The greatest problem with the perspective of “speciesism,” is that it ascribes to lower animals the traits and characteristics of human beings. That is called anthropomorphism.

At its heart, anthropomorphism is a theological matter, for the word itself is derived from two separate words – the Greek word anthropos (meaning “human”), and morphe (meaning “form”). The term was first used to refer to the attribution of human physical or mental features to deities. Humans create their own god(s), just as they always have. It was only later that the term anthropomorphism was applied in a broader context and ascribed to animals, or other inanimate objects.

Again, as understood in the broader, modern context, “anthropomorphism” is the term which describes the phenomena in which humans attribute human characteristics or traits to animals, or inanimate objects. And at its root, anthropomorphism is a theologically-based matter, in which humans ascribe human traits to a god, or some deity – because most all of us feel comfortable with that which we know. And if we know something, we understand it, and if we understand it, we can identify with it. And yet, familiarity breeds contempt – so wrote Publilius Syrus (c.85-43BCE), an ancient Syrian writer and contemporary of Cicero who composed in Latin, and is thought to have first originated the aphorism, now considered an axiom.

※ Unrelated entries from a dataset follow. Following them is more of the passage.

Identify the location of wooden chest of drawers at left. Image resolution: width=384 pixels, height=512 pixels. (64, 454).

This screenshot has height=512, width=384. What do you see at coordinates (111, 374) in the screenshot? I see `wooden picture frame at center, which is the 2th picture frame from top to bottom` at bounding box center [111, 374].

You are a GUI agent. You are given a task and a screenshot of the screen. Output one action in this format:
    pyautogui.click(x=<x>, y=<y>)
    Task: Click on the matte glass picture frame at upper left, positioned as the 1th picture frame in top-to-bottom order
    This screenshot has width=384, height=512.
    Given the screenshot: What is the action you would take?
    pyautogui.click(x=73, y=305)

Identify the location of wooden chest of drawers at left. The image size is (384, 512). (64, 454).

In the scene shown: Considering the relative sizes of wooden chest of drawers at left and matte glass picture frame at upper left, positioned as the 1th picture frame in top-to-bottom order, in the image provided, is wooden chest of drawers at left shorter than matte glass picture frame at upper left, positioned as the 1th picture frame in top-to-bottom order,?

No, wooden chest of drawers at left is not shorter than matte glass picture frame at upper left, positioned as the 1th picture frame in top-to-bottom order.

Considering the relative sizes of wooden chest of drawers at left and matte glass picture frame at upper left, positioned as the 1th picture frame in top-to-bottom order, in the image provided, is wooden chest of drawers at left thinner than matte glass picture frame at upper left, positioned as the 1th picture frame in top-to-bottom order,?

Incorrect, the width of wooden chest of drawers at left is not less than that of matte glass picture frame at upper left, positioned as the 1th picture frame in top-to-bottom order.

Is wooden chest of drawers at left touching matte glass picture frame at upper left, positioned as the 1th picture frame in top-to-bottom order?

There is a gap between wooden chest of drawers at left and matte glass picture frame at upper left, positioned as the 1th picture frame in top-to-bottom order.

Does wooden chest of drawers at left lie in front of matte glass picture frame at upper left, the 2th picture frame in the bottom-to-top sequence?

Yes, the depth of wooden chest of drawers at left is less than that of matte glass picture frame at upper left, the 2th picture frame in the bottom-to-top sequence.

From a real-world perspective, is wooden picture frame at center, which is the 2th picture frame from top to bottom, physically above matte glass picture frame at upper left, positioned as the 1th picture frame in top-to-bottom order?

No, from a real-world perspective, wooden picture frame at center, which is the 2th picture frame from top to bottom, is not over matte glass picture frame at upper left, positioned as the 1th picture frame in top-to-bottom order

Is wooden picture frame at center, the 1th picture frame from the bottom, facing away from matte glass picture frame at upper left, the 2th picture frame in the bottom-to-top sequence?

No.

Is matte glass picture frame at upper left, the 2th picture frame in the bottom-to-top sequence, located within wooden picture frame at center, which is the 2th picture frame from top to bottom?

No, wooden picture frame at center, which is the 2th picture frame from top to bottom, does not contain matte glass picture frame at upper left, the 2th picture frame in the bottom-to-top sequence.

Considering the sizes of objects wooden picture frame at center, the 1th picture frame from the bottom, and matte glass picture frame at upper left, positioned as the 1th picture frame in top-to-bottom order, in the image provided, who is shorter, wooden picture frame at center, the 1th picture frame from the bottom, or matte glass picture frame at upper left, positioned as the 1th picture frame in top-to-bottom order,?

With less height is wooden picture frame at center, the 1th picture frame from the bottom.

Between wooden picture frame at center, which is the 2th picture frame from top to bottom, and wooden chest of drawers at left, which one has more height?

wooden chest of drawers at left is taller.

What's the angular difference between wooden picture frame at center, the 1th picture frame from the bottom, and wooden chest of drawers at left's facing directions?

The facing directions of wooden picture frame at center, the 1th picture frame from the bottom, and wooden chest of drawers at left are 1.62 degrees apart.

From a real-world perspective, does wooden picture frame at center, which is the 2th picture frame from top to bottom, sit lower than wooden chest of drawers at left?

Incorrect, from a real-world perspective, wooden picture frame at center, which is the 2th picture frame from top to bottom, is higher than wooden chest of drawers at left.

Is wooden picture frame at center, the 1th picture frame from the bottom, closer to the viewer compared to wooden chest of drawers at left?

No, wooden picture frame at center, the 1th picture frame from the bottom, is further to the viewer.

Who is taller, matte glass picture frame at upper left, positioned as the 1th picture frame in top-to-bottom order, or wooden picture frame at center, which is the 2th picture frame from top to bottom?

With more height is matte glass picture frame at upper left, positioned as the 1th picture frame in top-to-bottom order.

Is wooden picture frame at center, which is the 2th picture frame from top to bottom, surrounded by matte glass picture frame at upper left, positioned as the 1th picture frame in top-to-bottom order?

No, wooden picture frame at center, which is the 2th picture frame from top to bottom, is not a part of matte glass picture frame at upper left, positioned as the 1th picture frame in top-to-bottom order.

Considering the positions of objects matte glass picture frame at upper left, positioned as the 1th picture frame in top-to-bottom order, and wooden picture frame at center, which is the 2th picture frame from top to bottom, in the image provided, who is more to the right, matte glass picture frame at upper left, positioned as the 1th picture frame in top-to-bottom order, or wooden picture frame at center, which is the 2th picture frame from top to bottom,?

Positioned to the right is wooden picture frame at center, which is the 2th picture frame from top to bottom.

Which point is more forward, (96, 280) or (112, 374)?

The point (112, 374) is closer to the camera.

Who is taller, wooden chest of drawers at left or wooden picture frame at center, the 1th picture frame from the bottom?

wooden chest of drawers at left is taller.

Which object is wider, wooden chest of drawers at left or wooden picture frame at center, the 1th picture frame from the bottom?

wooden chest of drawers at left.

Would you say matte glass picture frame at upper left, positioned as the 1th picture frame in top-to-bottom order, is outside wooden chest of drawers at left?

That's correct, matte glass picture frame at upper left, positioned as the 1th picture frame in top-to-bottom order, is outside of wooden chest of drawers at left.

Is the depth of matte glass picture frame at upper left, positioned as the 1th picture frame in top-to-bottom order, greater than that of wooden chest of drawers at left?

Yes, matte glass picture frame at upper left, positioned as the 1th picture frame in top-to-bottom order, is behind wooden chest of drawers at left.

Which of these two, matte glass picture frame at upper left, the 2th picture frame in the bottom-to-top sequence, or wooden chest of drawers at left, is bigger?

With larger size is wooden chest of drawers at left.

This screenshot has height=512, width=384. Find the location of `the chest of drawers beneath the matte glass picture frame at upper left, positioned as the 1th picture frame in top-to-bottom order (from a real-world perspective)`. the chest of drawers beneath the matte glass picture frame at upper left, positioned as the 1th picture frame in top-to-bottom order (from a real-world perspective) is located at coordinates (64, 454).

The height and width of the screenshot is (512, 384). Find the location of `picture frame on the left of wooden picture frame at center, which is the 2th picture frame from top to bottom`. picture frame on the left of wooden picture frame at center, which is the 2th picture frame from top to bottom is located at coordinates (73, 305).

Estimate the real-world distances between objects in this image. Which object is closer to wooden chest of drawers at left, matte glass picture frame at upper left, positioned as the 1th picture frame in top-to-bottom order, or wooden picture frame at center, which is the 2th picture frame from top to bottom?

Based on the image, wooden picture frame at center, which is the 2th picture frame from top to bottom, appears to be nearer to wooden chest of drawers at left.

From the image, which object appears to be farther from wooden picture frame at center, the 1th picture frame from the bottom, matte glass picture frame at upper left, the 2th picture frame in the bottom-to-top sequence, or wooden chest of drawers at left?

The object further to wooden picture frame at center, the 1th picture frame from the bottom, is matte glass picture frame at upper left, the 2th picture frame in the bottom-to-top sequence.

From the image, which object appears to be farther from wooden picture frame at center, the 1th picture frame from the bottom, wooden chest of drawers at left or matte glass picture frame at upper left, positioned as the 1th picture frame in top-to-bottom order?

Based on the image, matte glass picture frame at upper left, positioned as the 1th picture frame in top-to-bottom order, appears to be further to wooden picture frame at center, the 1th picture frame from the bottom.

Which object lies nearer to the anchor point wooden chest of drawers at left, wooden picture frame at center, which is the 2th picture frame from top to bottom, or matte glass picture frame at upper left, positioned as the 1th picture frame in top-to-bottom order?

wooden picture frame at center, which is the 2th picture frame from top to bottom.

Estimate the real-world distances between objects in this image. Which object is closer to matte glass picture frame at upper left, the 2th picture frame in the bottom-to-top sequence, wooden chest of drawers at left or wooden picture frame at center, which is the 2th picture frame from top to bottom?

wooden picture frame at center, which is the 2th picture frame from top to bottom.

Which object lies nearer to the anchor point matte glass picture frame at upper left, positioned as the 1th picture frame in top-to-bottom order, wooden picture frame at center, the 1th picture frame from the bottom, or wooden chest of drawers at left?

It is not uncommon for children to anthropomorphize, to talk to animals, per se, (ex. the motion pictures Dr. Doolittle – both of them, first starring Rex Harrison in 1967, then later, starring Eddie Murphy in 1998), and pretend that the animals, or dolls understand them, and vice versa.

A reminder, that once again, PETA’s most recent news noise making claim is… wait for it…

Enslaved monkeys.

Yes, enslaved monkeys.

No joke.

Slavery is a uniquely human institution, and it is an evil one, at that, but it is wholly, fully, and exclusively human.

Examining one of the pictures on their page, you’ll see a HUMAN in a coconut palm tree – NOT a monkey – even though they write about monkeys. And it is a Black human being, at that: https://www.peta.org/living/food/coconut-brands-no-forced-monkey-labor/

Yup, sho’ nuff looks like a monkey to me!</sarcasm>

What an insult to humanity!

And to top it off, that picture was made in Belize most likely in May 1997, though it was posted to Flickr August 2007. The processing software used upon it (Adobe Photoshop Elements for Windows, version 2.0) was copyrighted in 2003.

PETA’s complaints were in Thailand.

PETA is not merely “two bricks shy of a load,” they’re crazy on a ship of fools.